$\def\frm{\mathfrak{m}} \def\frp{\mathfrak{p}} \def\spec{\operatorname{Spec}}$Recall that a domain is said to be normal if it is integrally closed in its fraction field. If $A$ is an integral domain, then it is normal if and only if $A_\frp$ is normal for all primes $\frp\subset A$, 030B. Hence, if $A$ is any ring, we can define it to be normal if $A_\frp$ is a normal domain for all prime ideals $\frp\subset A$. One has:
Lemma. If $A$ is a domain, then $A$ is normal iff $A_\frm$ is normal for all maximal ideals $\frm\subset A$, 030B.

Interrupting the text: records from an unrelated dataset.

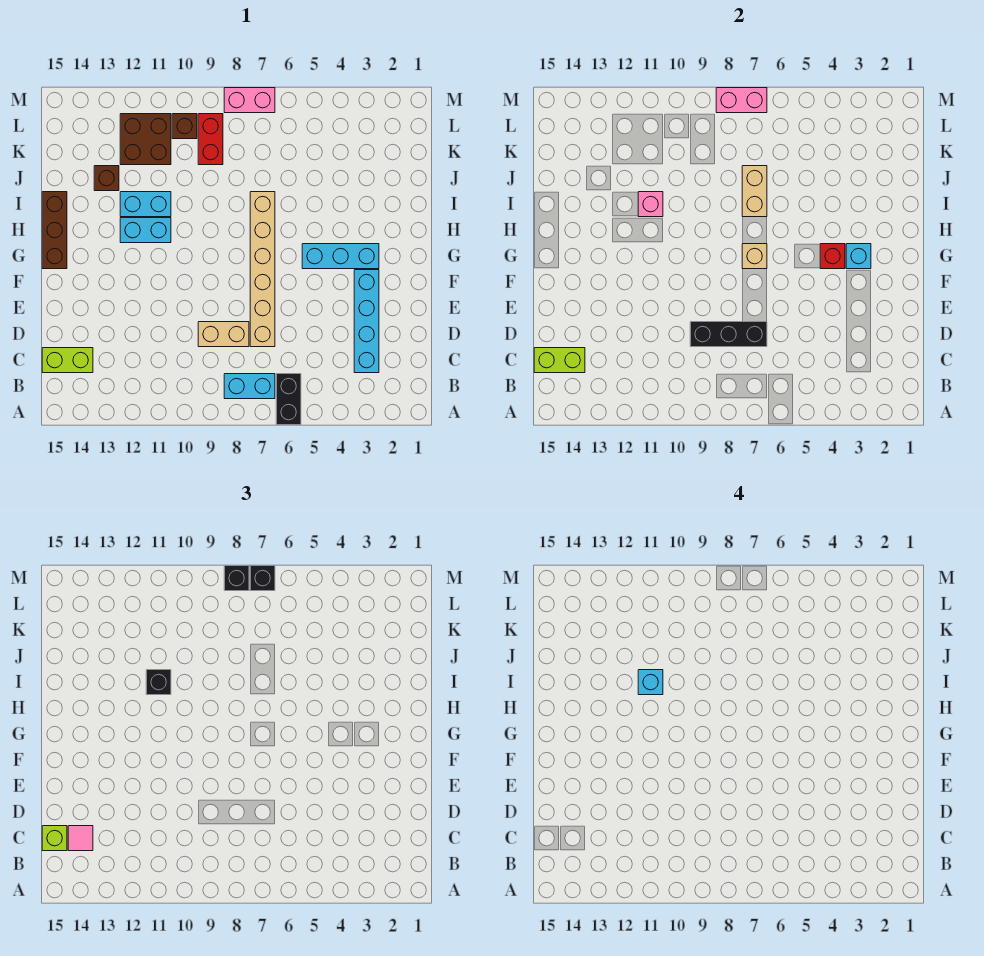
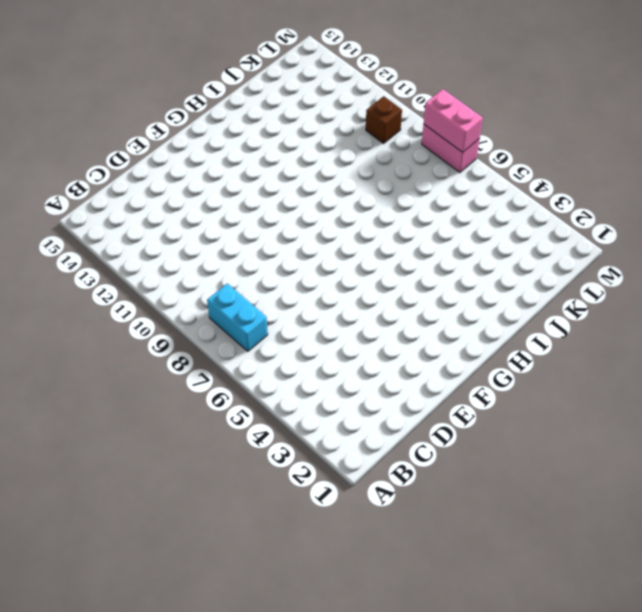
none -> black brick A6:B6 level 1
none -> cyan brick C3:F3 level 1
none -> lime brick C14:C15 level 1

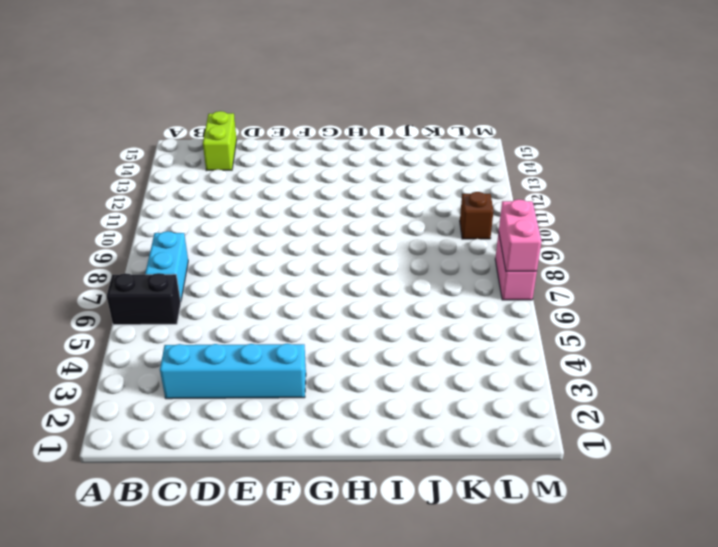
none -> tan brick D7:I7 level 1
none -> tan brick D8:D9 level 1
none -> cyan brick G3:G5 level 1

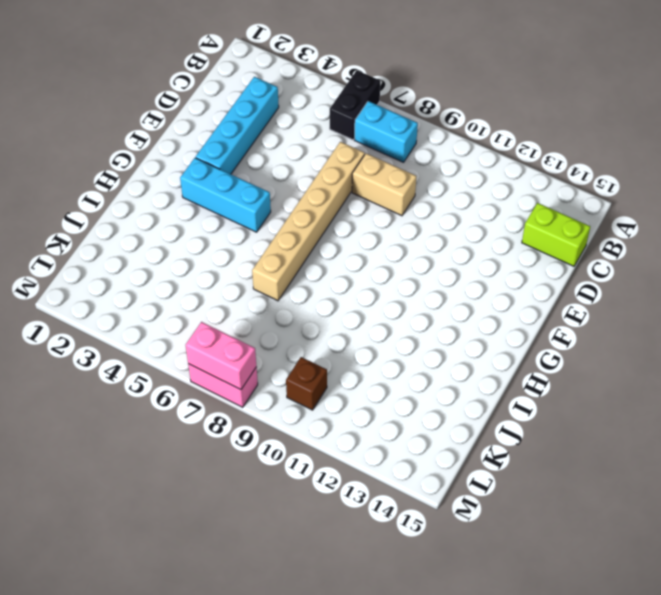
none -> brown brick G15:I15 level 1
none -> cyan brick H11:H12 level 1
none -> cyan brick I11:I12 level 1

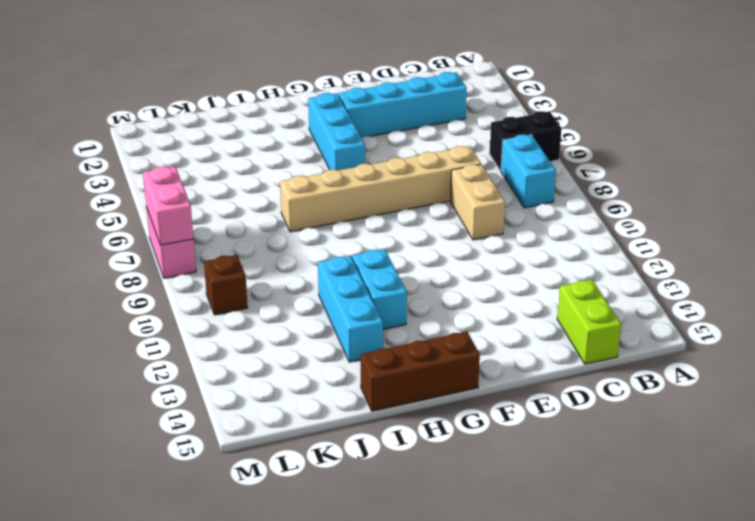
cyan brick I11:I13 level 1 -> cyan brick I11:I12 level 1
none -> brown brick J13 level 1
none -> red brick K9:L9 level 1
none -> brown brick K11:L12 level 1

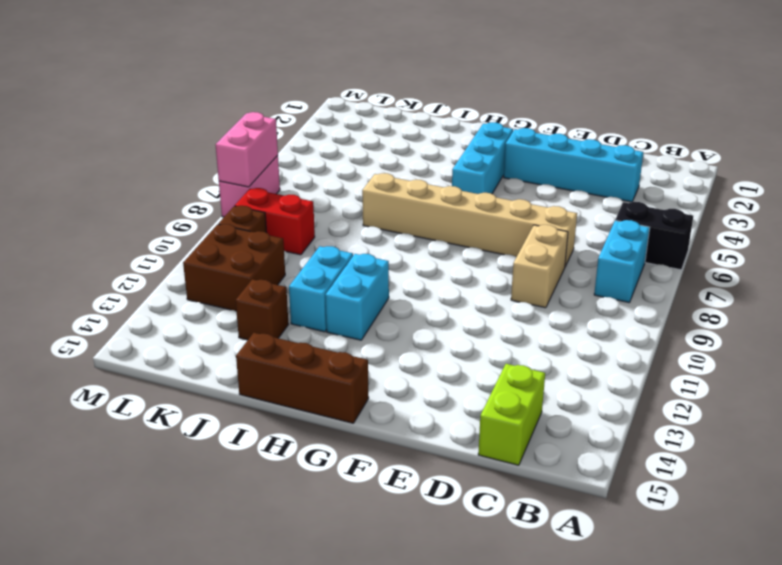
none -> lime brick C14:C15 level 2
none -> black brick D7:D9 level 2
none -> cyan brick G3 level 2

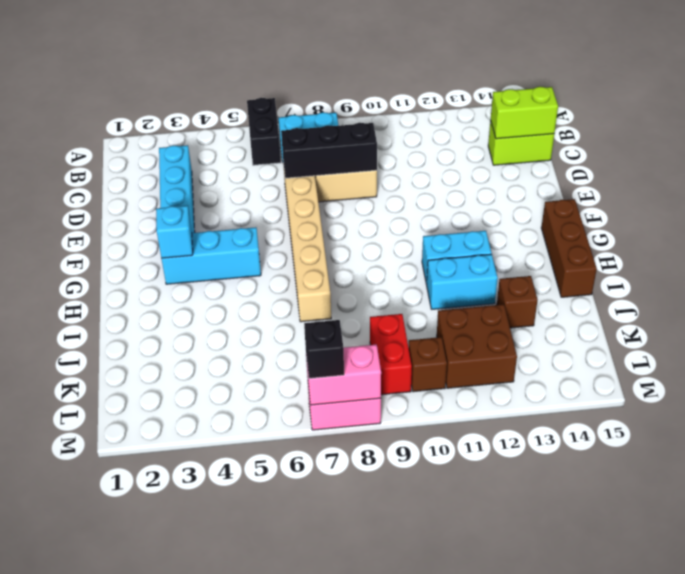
none -> red brick G4 level 2
none -> tan brick G7 level 2
none -> tan brick I7:J7 level 2

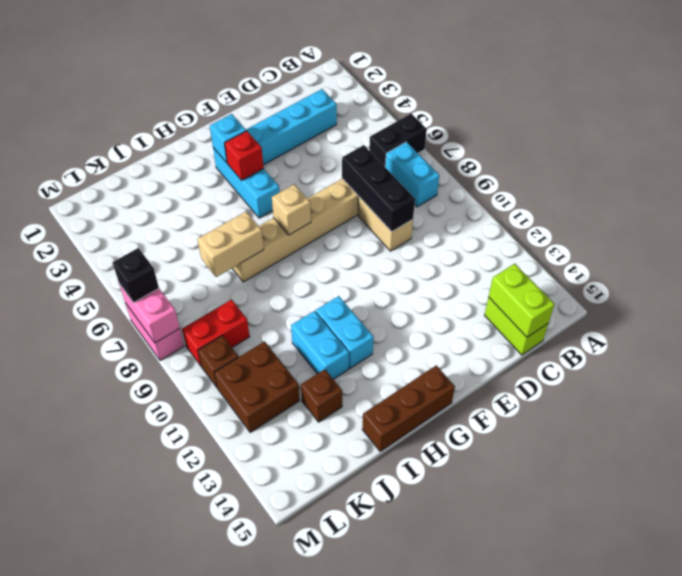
none -> pink brick I11 level 2
none -> pink tile C14 level 3
none -> lime brick C15 level 3

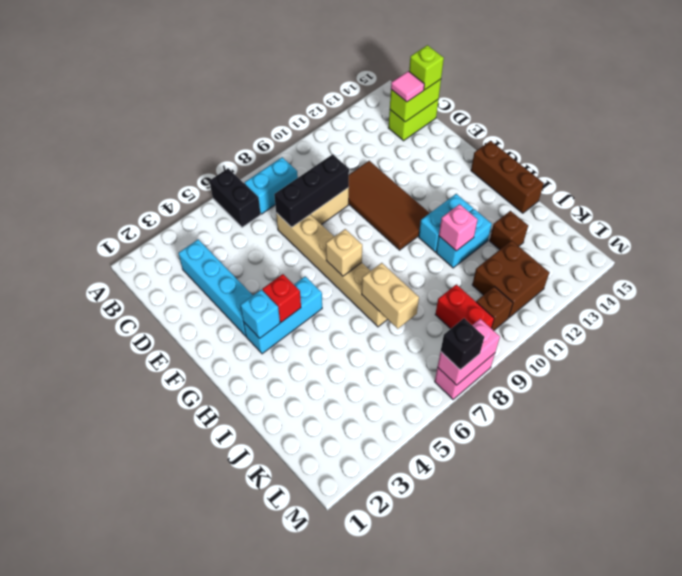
brown tile D10:G11 level 1 -> none
none -> black brick I11 level 3
none -> black brick M8 level 3
none -> cyan brick I11 level 4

For this reason, I was wondering: is the same true for $A$ a non-domain? The key step on the linked proof requires crucially the integrity of $A$, so I don't know how would one show it for non-domains. My guess is that the result is not true, but I haven't found yet a counterexample. Here are my thoughts so far:
If $A$ is a ring such that $A_\frm$ is a (normal) domain for all $\frm\subset A$, then a closed point in $\spec A$ lies on a unique irreducible component. On the other hand, by 0357, if $A$ is a ring such that $\spec A$ has locally finitely many irreducible components and such that $A$ is Jacobson, then $A$ satisfies the lemma (locally closed points in Jacobson schemes are closed).
Hence, if $A$ is a counterexample, then $X=\spec A$ satisfies: (a) the set-theoretic intersection of two irreducible components is made out of non-closed points, (b) $X$ is either not Jacobson or doesn't have locally finitely many irreducible components.
I don't know any examples of behavior (a). On the other hand, for (b), the example of $X$ that doesn't have locally finitely many irreducible components is this, but the origin is a closed point (it is $k$-rational) and goes through infinitely many irreducible components, so this candidate affine scheme is ruled out.